Women’s team is ready for reversal


By Matthew Peaslee

mpeaslee@vindy.com

YOUNGSTOWN

Home is where the heart is and it’s hopefully where the Youngstown State women’s basketball team can get back on track.

“We’re excited to play in front of our home fans and maybe start a streak and turn it around here,” Penguins junior forward Brandi Brown said.

What the Penguins have to turn around is a four-game losing streak, their longest of the season. The past week and a half also has been the only time YSU has lost consecutive games in the 2011-12 campaign.

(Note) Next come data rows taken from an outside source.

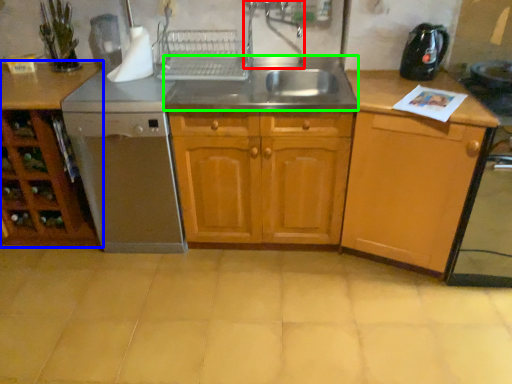
Question: Considering the real-world distances, which object is closest to faucet (highlighted by a red box)? cabinetry (highlighted by a blue box) or sink (highlighted by a green box).

Choices:
 (A) cabinetry
 (B) sink

Answer: (B)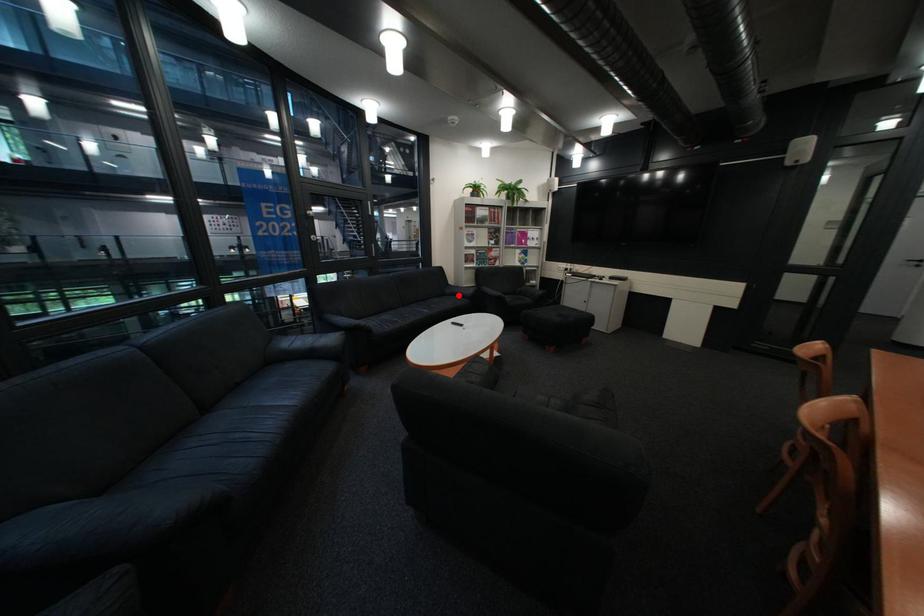
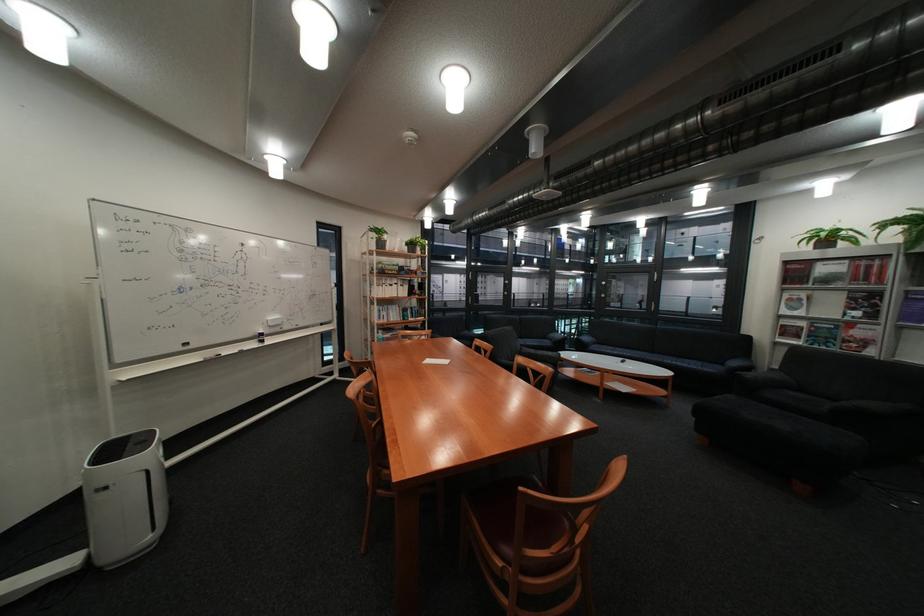
Find the pixel in the second image that matches the highlighted location in the first image.

(737, 363)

“I think that we’ve hit some mental lapses in the past couple of games,” Brown said. “We started strong, but we haven’t come in with the right mentality to win games.”

The Pomona, Calif., native said that the Penguins have dealt with physical fatigue lately, but so does every team. She also cited mental fatigue, mostly on the defensive end.

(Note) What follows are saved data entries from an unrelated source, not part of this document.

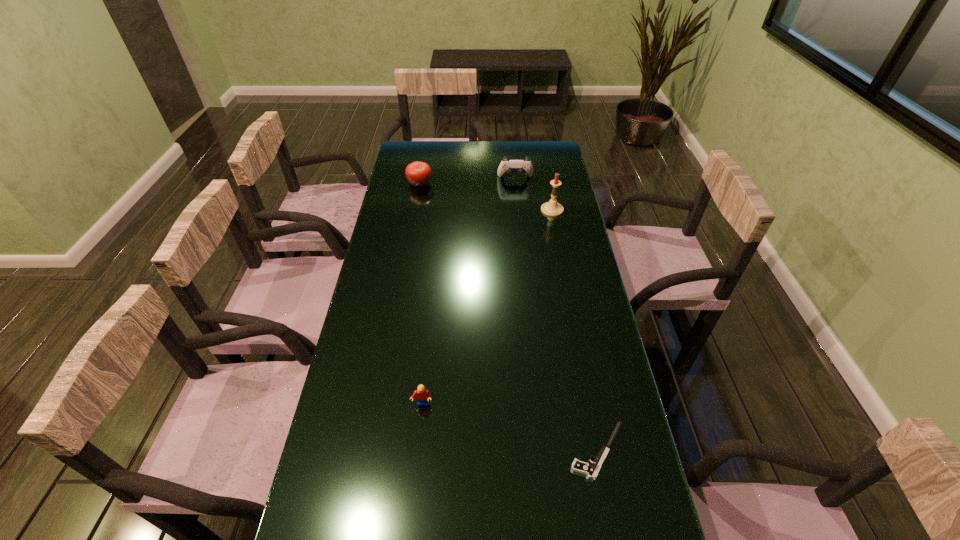
I want to click on candle, so click(x=552, y=208).

This screenshot has width=960, height=540. In order to click on the tallest object in this screenshot , I will do `click(552, 208)`.

This screenshot has width=960, height=540. In order to click on apple in this screenshot , I will do click(x=418, y=173).

The height and width of the screenshot is (540, 960). In order to click on control in this screenshot , I will do `click(509, 166)`.

Locate an element on the screen. This screenshot has height=540, width=960. the fourth tallest object is located at coordinates (422, 394).

Find the location of a particular element. This screenshot has height=540, width=960. the second nearest object is located at coordinates (422, 394).

Where is `pistol`? The width and height of the screenshot is (960, 540). pistol is located at coordinates (591, 471).

You are a GUI agent. You are given a task and a screenshot of the screen. Output one action in this format:
    pyautogui.click(x=<x>, y=<y>)
    Task: Click on the shortest object
    The width and height of the screenshot is (960, 540).
    Given the screenshot: What is the action you would take?
    pyautogui.click(x=591, y=471)

Image resolution: width=960 pixels, height=540 pixels. In order to click on vacant space located 0.150m on the left of the tallest object in this screenshot , I will do `click(504, 210)`.

At what (x,y) coordinates should I click in order to perform the action: click on vacant region located on the front of the leftmost object. Please return your answer as a coordinate pair (x, y). Image resolution: width=960 pixels, height=540 pixels. Looking at the image, I should click on (414, 218).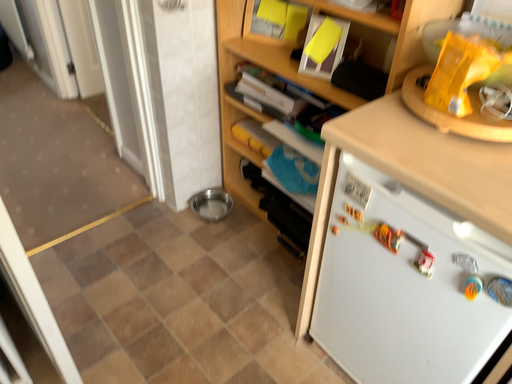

In their last four losses, the Penguins have allowed an average of 77.5 points per game. In December, when they won three out of five, the Penguins surrendered only 58.8 ppg.

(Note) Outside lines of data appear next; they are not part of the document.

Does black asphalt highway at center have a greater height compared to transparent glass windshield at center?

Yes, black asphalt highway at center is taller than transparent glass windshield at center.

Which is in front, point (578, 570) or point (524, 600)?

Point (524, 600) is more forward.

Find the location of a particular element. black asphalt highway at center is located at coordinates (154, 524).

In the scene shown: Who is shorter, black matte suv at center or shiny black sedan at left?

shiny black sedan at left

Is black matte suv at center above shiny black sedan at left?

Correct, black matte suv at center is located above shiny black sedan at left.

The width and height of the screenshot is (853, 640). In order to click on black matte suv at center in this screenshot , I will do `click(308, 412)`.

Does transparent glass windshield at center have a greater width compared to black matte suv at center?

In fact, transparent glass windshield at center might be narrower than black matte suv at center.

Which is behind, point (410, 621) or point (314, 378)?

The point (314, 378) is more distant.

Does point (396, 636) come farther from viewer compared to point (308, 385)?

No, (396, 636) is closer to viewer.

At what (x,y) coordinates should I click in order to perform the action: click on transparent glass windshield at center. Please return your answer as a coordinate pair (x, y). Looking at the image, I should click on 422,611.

Facing Detroit tonight and Illinois-Chicago on Saturday, YSU runs into teams that average 64.5 and 64.2 points per game, respectively.

“The biggest improvement [we can make] is our defense,” Brown said. “Not letting one breakdown lead to ten breakdowns right after.

“It’s recognizing what’s wrong and fixing those things right away. Not letting them carry on and kind of string along throughout the entire game.”

Game by game or season by season, head coach Bob Boldon has called his two-year tenure in Youngstown “a process.”

“That process isn’t always comfortable,” he said.

Just two years ago, the Penguins didn’t win a game. Last year [Boldon’s first], they won six and this weekend they have a chance to match the win total of the past three seasons combined.

But can you really judge success on wins alone?

“Theoretically, it shouldn’t be true,” Boldon said. “We should be able to evaluate good play and bad play. That’s what we’re paid to do.

“You should be able to evaluate when you play well and lose as well as well as when you play well and win. That’s our job, to evaluate play regardless of winning or losing.

“And then it’s our job, when we’re doing things correctly, to make sure it results in a win.”

Coming out of this weekend, then through the rest of the season, Boldon wants to see the defensive improvements that Brown knows need to be made.

But his biggest concern lies on the offensive end.

“Taking care of the basketball,” he said. “If we can play the rest of the year and get our turnovers in that 10 to 15 range I think that would be a success.”

The Penguins average 18.2 turnovers per game.